[Opening Data provided section]

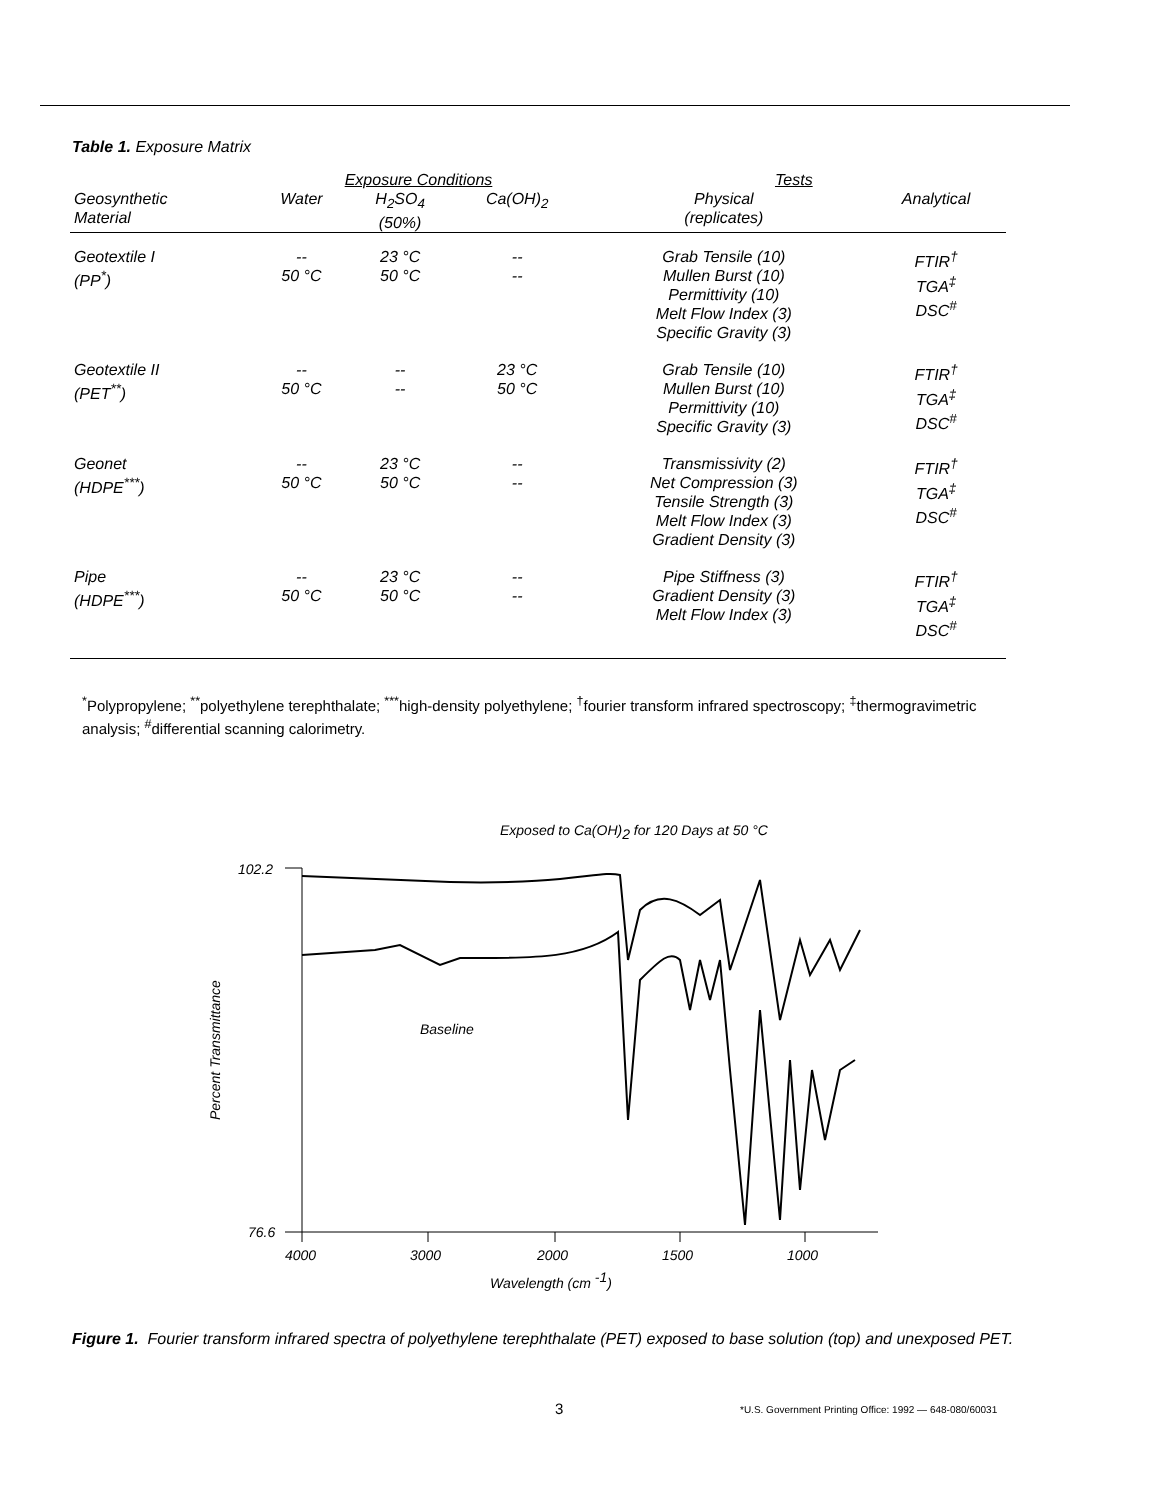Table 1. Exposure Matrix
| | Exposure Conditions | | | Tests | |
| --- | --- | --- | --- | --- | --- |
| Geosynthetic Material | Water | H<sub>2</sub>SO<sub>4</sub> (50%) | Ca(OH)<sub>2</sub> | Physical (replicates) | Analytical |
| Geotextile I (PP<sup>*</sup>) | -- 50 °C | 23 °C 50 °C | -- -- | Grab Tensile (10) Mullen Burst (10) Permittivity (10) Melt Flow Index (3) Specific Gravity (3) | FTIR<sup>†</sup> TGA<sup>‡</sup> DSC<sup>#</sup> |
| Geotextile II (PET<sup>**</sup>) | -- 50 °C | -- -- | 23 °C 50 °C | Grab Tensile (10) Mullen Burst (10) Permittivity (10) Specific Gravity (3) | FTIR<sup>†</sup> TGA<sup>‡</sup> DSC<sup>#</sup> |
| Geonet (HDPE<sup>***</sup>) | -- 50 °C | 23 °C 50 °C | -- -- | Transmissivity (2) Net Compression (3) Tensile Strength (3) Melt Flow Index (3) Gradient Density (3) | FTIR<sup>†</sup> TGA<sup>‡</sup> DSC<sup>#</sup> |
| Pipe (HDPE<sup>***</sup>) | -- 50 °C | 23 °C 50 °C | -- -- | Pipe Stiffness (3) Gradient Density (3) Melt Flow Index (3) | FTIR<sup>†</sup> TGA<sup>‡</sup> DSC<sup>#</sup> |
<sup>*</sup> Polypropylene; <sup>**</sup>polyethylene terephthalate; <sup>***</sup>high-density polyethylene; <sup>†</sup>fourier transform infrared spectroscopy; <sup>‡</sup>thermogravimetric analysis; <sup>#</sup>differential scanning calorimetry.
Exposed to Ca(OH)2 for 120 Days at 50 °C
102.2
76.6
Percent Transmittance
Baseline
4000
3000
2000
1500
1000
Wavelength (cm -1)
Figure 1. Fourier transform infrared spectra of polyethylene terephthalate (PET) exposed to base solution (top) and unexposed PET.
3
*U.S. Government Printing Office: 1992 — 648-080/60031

[Closing Data provided section]

What you should do: What are the lines from the one with "Density (3) | FTIR<sup>†</sup> TGA<sup>‡</sup> DSC<sup>#</sup> |" through the end of the entries? Give them again exactly, both end lines included.

Output below:
| Geonet (HDPE<sup>***</sup>) | -- 50 °C | 23 °C 50 °C | -- -- | Transmissivity (2) Net Compression (3) Tensile Strength (3) Melt Flow Index (3) Gradient Density (3) | FTIR<sup>†</sup> TGA<sup>‡</sup> DSC<sup>#</sup> |
| Pipe (HDPE<sup>***</sup>) | -- 50 °C | 23 °C 50 °C | -- -- | Pipe Stiffness (3) Gradient Density (3) Melt Flow Index (3) | FTIR<sup>†</sup> TGA<sup>‡</sup> DSC<sup>#</sup> |
<sup>*</sup> Polypropylene; <sup>**</sup>polyethylene terephthalate; <sup>***</sup>high-density polyethylene; <sup>†</sup>fourier transform infrared spectroscopy; <sup>‡</sup>thermogravimetric analysis; <sup>#</sup>differential scanning calorimetry.
Exposed to Ca(OH)2 for 120 Days at 50 °C
102.2
76.6
Percent Transmittance
Baseline
4000
3000
2000
1500
1000
Wavelength (cm -1)
Figure 1. Fourier transform infrared spectra of polyethylene terephthalate (PET) exposed to base solution (top) and unexposed PET.
3
*U.S. Government Printing Office: 1992 — 648-080/60031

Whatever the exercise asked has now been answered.